- [TEXT UNDER STUDY]

════════════════════

Released Tuesday, September 10, 2002

News Release

Quecreek Investigation Onsite Phase Nears Completion

NEW STANTON, Pa. - Federal and state investigators have inspected the area where nine miners recently were trapped for 77 hours in the Quecreek Mine, Somerset County, Pa., and examined a breach between the Quecreek Mine and what is believed to be the abandoned Saxman Mine. Investigators have completed mapping the mine for pertinent information, damage and high water levels, except for one section of the mine where water continues to block access.

"The investigation is proceeding well, and investigators will carefully review all the information collected before drawing conclusions, " said David D. Lauriski, assistant secretary of labor for mine safety and health.

Investigators found the breakthrough was 4 feet high and 6 feet wide.

════════════════════

- [DATASET EXTRACT]
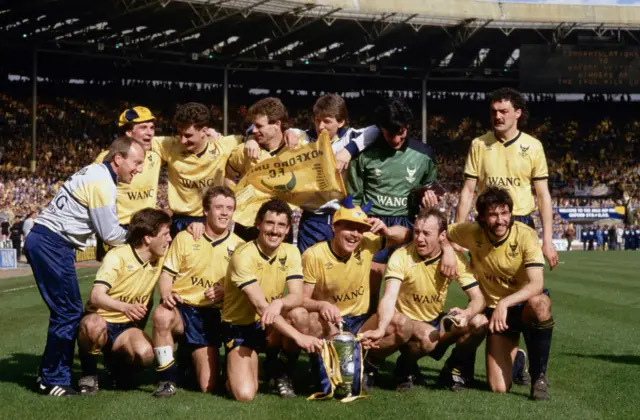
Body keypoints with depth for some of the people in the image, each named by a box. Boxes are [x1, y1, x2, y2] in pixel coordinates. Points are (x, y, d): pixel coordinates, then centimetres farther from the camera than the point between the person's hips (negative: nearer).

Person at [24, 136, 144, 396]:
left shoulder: (97, 173, 15)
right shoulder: (102, 182, -15)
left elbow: (101, 224, 18)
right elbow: (110, 234, -12)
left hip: (47, 242, 10)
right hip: (51, 244, -10)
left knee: (66, 311, 13)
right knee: (69, 312, -6)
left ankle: (52, 374, 20)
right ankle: (55, 381, 1)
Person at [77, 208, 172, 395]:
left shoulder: (160, 258, 0)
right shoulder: (117, 256, -18)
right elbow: (96, 296, -28)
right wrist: (126, 307, -47)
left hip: (127, 327, 4)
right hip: (100, 321, -4)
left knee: (145, 353, -29)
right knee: (94, 323, -40)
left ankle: (117, 364, 8)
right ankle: (88, 373, -12)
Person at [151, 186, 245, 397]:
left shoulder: (239, 246, 1)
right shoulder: (184, 238, 1)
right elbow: (167, 273, 1)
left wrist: (225, 291, -14)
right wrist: (166, 294, -20)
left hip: (210, 315, 1)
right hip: (181, 306, -1)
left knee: (208, 386, -4)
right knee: (162, 315, -40)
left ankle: (192, 356, 33)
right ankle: (168, 379, -21)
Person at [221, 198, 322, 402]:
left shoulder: (291, 252, -5)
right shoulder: (244, 255, -23)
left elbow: (297, 296, -15)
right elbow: (261, 306, -30)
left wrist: (279, 303, -40)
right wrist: (298, 336, -38)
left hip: (270, 325, 5)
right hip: (239, 327, -5)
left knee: (299, 314, -29)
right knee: (245, 394, -24)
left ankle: (277, 370, -2)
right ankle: (236, 366, 14)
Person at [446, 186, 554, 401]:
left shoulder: (526, 235, -20)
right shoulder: (471, 233, -12)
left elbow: (537, 284, -30)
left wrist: (504, 303, -42)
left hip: (524, 304, -2)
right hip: (494, 309, 2)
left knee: (540, 303, -41)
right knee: (499, 387, -11)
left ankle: (539, 376, -20)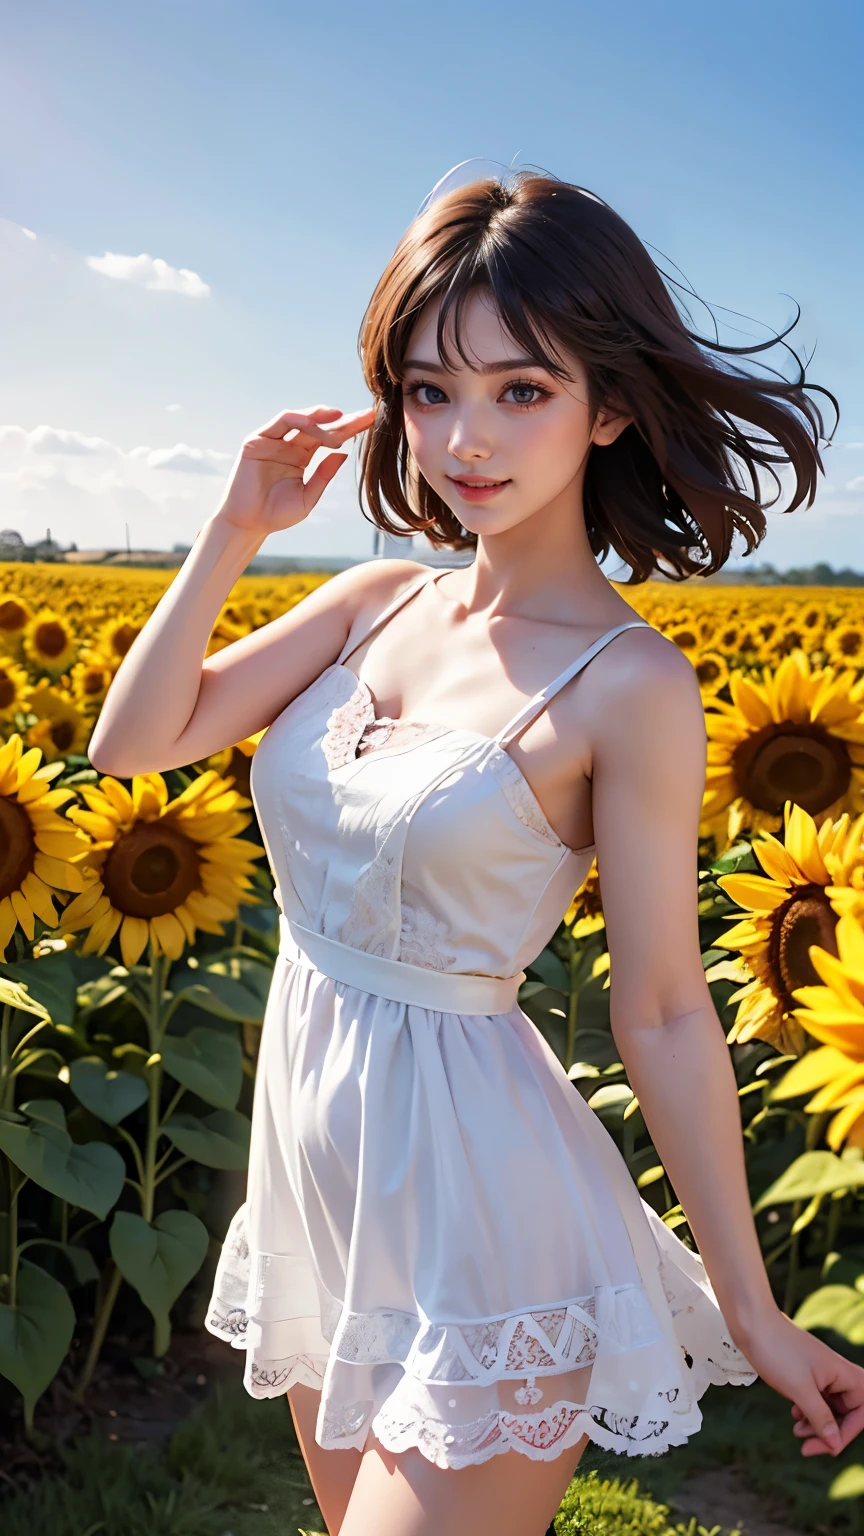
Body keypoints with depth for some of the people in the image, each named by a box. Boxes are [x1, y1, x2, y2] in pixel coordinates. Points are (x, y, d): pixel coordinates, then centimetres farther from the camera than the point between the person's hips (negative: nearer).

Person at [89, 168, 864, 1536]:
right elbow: (131, 744, -1)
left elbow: (664, 1015, -11)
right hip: (314, 1166, 7)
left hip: (472, 1203, -6)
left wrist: (754, 1313, -6)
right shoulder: (374, 604, 1)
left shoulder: (630, 685, -16)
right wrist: (234, 530, -9)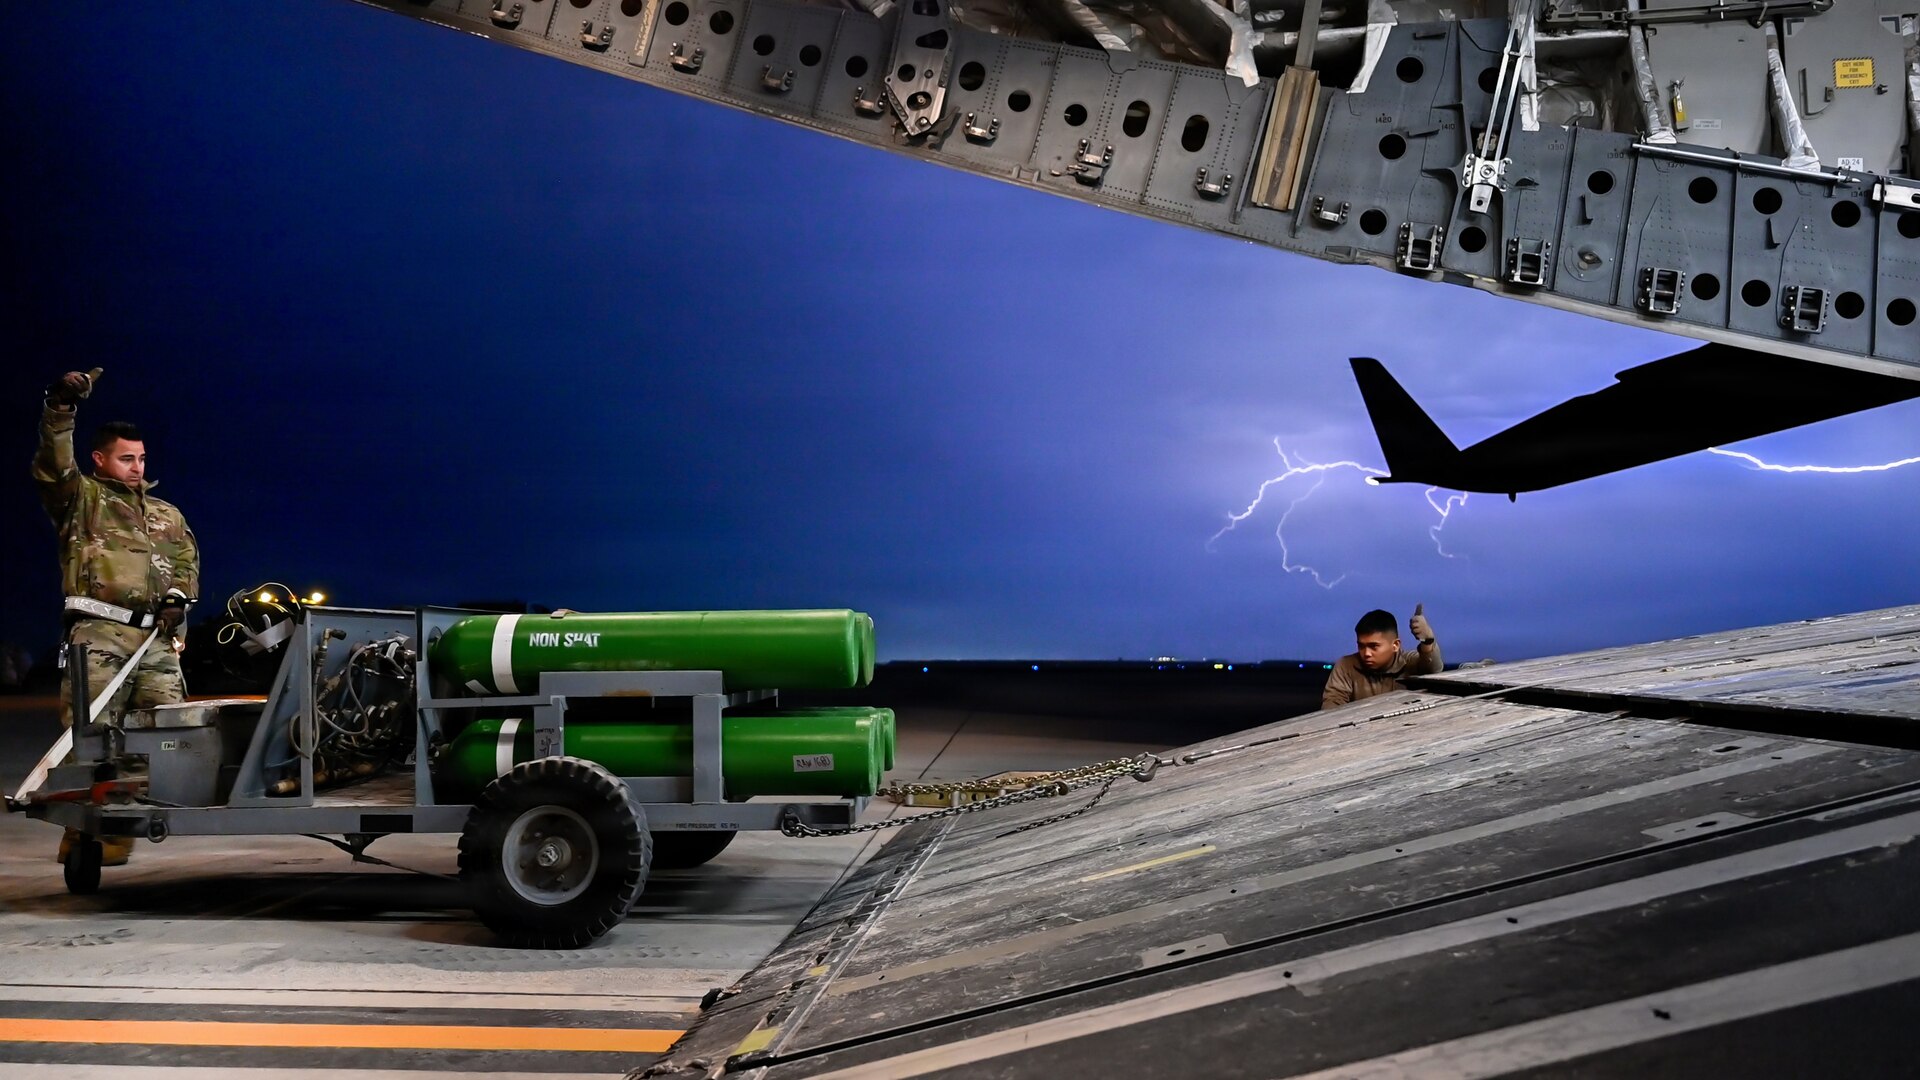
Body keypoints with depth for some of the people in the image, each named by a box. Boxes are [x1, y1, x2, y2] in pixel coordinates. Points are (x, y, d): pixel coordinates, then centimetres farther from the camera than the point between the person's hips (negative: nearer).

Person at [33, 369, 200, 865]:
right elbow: (53, 466, -5)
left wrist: (178, 595, 0)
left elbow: (188, 560, 21)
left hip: (158, 638, 5)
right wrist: (60, 409, -19)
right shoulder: (81, 497, 13)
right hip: (100, 634, -4)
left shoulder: (167, 514, 27)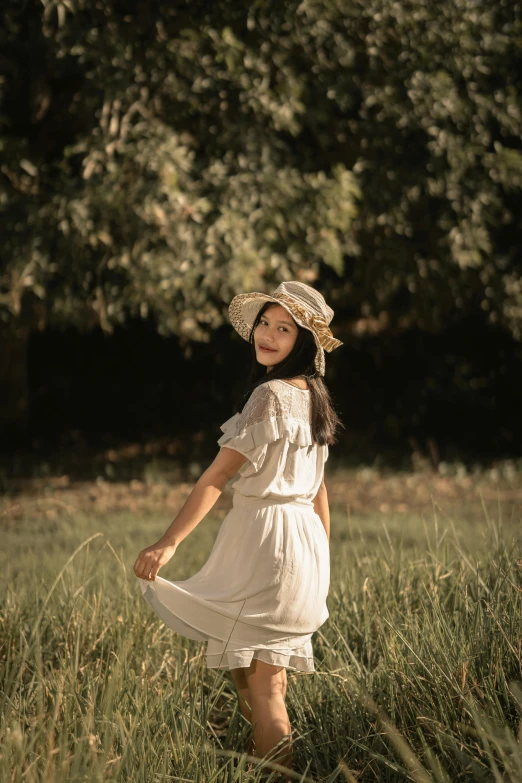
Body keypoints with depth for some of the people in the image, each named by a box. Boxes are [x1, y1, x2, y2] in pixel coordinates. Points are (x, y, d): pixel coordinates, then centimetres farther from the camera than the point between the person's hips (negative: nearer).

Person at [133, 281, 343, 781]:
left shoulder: (271, 394, -13)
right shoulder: (311, 396, 13)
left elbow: (218, 475, -19)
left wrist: (169, 542, -22)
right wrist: (320, 564, 26)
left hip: (267, 541, -9)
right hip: (304, 542, 9)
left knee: (259, 686, -5)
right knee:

════════════════════

- [WORK TASK A] In the Quecreek investigation news release, what were the measured dimensions of the breakthrough?
- [WORK TASK B] Reproduce the passage of the Quecreek investigation news release starting at "Quecreek Investigation Onsite" and ending at "safety and health.".
- [WORK TASK C] Write what follows in the Quecreek investigation news release, picking up after its final sentence.

- [ANSWER BOX A] It was 4 feet high and 6 feet wide.

- [ANSWER BOX B]
Quecreek Investigation Onsite Phase Nears Completion

NEW STANTON, Pa. - Federal and state investigators have inspected the area where nine miners recently were trapped for 77 hours in the Quecreek Mine, Somerset County, Pa., and examined a breach between the Quecreek Mine and what is believed to be the abandoned Saxman Mine. Investigators have completed mapping the mine for pertinent information, damage and high water levels, except for one section of the mine where water continues to block access.

"The investigation is proceeding well, and investigators will carefully review all the information collected before drawing conclusions, " said David D. Lauriski, assistant secretary of labor for mine safety and health.

- [ANSWER BOX C]
In addition, Lauriski said: "It appears to be a map of a portion of the Saxman Mine which is not the same as the map that was in the possession of the Quecreek mine operator," said Lauriski. "We're not sure how accurate this map is and we're not sure of its scale. The investigators are studying it closely and comparing it with the actual underground workings."

The map was found by MSHA investigators at the Windber Coal Heritage Center museum in Winber, Pa.

MSHA also has conducted a risk assessment of mines throughout the country to determine potential for similar breakthroughs and is working with mine operators to ensure that necessary steps are taken to protect against these incidents. The agency is presently developing an agenda for a symposium on prevention of inundations that will be scheduled next month, Lauriski said.